What I would suggest is not zeroing out the attention paid to and resources devoted to pursuing the “what.” Instead, I — and I think VandeHei — would recommend a reallocation of the resources. I don’t have a specific number, but 50 percent “what,” 25 percent “so what” and 25 percent “now what” seems like a rough approximation of how a mainstream media outlet should split its resources. For newer arrivals on the media scene, the “so what/now what” percentage would — and should — be higher.

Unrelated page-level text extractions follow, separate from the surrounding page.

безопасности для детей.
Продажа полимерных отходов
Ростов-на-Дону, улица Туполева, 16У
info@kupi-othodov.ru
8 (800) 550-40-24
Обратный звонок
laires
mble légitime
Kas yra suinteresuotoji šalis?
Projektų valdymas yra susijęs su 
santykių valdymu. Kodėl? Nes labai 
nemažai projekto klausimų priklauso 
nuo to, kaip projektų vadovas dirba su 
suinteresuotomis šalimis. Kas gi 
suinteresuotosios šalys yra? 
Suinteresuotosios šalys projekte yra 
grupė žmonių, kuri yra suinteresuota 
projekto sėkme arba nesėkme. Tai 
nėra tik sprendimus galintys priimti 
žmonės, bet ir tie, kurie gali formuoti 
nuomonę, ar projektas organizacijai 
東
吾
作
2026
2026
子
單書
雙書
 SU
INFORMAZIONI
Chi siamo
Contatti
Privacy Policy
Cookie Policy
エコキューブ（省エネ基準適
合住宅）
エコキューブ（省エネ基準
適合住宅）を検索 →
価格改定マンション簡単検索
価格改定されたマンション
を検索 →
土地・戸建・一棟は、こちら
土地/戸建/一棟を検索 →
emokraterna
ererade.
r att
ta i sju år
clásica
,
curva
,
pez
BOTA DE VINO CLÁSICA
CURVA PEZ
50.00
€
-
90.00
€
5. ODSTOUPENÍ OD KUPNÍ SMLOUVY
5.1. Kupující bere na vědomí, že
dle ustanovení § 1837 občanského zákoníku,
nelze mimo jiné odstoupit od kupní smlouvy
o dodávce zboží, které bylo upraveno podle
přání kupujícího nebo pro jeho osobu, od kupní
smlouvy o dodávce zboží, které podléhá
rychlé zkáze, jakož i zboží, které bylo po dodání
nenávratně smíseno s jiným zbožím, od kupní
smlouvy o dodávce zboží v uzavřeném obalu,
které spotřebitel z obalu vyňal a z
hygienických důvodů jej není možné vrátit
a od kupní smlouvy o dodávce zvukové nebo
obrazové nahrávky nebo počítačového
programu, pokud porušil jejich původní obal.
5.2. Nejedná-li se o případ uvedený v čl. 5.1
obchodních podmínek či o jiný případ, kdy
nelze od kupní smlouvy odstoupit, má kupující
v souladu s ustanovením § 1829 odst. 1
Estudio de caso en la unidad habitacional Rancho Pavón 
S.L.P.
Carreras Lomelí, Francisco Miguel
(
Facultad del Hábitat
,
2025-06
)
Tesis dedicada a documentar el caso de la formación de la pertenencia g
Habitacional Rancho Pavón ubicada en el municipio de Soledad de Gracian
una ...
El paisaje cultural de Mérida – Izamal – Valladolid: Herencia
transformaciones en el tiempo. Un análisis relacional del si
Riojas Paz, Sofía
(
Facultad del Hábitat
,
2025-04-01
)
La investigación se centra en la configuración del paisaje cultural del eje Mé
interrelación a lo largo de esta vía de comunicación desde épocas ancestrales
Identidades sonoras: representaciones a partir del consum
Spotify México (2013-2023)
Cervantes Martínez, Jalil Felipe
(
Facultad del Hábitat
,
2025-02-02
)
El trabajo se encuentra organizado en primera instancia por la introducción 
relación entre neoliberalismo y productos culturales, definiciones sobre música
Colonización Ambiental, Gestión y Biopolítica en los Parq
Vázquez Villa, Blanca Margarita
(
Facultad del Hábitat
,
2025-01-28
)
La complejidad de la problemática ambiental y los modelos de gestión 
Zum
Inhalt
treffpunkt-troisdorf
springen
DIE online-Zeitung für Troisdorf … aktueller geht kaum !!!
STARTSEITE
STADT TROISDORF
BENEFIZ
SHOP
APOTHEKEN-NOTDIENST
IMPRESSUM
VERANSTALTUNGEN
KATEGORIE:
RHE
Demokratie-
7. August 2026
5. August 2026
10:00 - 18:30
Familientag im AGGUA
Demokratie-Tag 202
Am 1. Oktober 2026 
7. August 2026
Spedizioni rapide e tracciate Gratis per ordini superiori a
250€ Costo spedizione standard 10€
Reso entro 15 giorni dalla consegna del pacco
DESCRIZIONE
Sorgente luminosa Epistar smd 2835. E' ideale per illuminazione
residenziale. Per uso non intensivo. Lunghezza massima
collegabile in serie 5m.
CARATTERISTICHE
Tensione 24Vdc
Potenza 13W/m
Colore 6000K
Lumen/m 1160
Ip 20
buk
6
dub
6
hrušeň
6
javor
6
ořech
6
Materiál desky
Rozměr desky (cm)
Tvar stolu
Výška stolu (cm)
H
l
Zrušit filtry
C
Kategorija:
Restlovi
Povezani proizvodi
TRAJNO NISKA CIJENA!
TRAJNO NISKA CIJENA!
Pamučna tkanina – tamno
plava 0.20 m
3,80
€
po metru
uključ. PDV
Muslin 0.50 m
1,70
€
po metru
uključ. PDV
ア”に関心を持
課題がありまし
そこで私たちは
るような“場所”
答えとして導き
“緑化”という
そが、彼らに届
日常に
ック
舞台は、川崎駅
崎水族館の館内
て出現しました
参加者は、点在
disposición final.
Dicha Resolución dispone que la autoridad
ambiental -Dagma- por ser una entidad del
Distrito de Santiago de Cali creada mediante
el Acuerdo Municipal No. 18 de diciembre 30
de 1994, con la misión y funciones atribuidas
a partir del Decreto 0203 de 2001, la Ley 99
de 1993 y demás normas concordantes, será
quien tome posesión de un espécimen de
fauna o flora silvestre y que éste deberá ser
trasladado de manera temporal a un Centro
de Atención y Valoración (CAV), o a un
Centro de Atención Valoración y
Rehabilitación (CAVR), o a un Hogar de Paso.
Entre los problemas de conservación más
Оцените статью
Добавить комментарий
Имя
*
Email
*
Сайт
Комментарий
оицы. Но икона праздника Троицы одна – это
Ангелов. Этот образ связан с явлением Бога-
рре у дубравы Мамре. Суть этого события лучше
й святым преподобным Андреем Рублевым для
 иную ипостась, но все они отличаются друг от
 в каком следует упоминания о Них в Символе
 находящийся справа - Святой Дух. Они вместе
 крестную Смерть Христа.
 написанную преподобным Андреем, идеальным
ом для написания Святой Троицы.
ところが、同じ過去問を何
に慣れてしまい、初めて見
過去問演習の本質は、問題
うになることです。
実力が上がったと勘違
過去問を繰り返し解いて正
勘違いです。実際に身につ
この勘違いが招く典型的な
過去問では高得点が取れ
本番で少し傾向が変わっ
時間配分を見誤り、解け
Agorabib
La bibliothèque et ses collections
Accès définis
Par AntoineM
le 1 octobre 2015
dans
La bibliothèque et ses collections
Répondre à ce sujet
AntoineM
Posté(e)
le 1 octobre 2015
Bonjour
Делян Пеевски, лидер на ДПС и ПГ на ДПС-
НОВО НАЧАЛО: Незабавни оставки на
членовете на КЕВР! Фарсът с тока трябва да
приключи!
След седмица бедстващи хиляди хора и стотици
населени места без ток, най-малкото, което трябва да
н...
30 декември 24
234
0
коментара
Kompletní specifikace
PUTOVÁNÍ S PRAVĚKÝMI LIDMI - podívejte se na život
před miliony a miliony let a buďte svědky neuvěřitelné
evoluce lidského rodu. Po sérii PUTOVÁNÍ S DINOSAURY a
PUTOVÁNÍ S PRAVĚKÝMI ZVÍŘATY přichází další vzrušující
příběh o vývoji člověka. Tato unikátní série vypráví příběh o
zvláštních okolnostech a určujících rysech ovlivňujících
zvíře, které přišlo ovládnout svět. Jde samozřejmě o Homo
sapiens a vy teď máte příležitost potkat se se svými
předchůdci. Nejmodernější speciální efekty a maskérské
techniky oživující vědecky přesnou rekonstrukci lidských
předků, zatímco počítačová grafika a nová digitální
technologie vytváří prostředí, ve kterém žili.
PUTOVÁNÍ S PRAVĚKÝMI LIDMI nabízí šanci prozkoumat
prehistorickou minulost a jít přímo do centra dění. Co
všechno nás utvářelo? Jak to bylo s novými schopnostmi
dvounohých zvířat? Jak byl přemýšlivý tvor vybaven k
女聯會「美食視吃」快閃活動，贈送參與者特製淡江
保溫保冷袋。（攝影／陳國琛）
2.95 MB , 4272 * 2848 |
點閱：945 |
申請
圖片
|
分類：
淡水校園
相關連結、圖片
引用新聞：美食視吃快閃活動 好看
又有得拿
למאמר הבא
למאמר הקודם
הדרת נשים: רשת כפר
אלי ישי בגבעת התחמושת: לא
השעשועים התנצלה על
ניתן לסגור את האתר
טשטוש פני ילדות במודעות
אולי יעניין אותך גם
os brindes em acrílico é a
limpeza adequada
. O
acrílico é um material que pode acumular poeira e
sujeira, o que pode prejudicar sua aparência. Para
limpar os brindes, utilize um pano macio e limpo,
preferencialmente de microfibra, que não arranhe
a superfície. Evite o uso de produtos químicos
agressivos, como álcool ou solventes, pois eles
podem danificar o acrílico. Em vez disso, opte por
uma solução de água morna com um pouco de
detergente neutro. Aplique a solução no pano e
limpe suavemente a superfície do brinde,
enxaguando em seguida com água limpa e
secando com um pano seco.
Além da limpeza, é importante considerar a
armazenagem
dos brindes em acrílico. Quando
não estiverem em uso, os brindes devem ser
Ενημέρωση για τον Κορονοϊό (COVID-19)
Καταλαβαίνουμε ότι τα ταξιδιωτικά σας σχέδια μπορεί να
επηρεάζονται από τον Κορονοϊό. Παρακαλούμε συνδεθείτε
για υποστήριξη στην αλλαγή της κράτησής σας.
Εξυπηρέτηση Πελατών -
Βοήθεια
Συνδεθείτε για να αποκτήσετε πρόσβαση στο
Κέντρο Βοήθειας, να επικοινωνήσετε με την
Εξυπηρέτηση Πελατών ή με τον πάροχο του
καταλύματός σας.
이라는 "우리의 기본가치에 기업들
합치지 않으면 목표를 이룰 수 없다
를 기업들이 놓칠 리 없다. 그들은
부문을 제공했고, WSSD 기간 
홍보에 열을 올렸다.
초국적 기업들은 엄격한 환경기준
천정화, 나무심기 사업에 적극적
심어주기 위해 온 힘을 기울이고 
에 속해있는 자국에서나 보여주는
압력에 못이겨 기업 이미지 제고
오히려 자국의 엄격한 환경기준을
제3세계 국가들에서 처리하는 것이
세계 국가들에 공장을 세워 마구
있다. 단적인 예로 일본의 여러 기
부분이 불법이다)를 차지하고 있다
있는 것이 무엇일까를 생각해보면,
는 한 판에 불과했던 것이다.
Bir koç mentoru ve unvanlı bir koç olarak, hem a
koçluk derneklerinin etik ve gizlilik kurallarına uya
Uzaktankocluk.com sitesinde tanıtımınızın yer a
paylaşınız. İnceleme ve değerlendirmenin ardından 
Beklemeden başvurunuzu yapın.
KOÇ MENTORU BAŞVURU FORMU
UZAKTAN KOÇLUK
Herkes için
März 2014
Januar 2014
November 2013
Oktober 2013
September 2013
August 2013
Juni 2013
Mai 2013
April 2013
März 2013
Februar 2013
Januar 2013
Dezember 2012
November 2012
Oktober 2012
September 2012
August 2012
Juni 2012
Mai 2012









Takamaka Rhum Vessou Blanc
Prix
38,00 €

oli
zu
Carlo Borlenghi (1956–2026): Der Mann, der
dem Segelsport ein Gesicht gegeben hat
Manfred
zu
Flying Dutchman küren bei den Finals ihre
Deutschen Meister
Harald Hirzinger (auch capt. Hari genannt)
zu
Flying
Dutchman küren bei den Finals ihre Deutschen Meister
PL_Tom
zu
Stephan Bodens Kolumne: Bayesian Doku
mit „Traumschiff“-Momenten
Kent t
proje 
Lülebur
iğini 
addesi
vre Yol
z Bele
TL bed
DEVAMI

That point tends to get lost in conversations about the future of media. There’s a tendency to assume it’s an all-or-nothing proposition. Either you report the “what” or you spend your time putting rubber bands on watermelons and turning optical illusions into web traffic bonanzas. False choice — and one that serves as a conversation stopper in a conversation that we in journalism badly need to have.

Truth: We need to do both the “what” and the “so what/now what” of journalism. But as the audience for the “what” continues to be harder and harder to capture (and, less fun to talk about but no less true, monetize), we need to also understand that the best way to get people addicted to our content may be to spend more time and energy on the “so what” and “now what” sides of the journalistic equation.